## PROBLEM
Write out the text of the records again with "Phone" changed to "Telephone" and nothing else altered, leaving the pictures out.

+===+

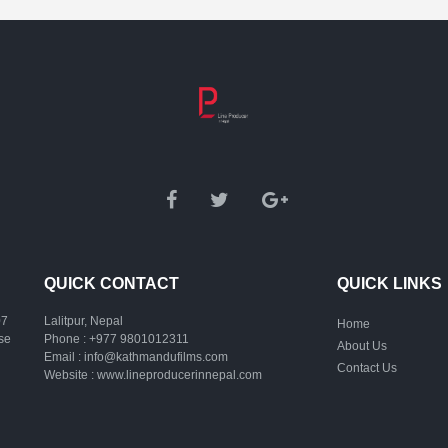
QUICK CONTACT
QUICK LINKS
07
Lalitpur, Nepal
Home
ase
Phone :
+977 9801012311
About Us
Email :
info@kathmandufilms.com
Contact Us
Website :
www.lineproducerinnepal.com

+===+

## EXERCISE OUTPUT
QUICK CONTACT
QUICK LINKS
07
Lalitpur, Nepal
Home
ase
Telephone :
+977 9801012311
About Us
Email :
info@kathmandufilms.com
Contact Us
Website :
www.lineproducerinnepal.com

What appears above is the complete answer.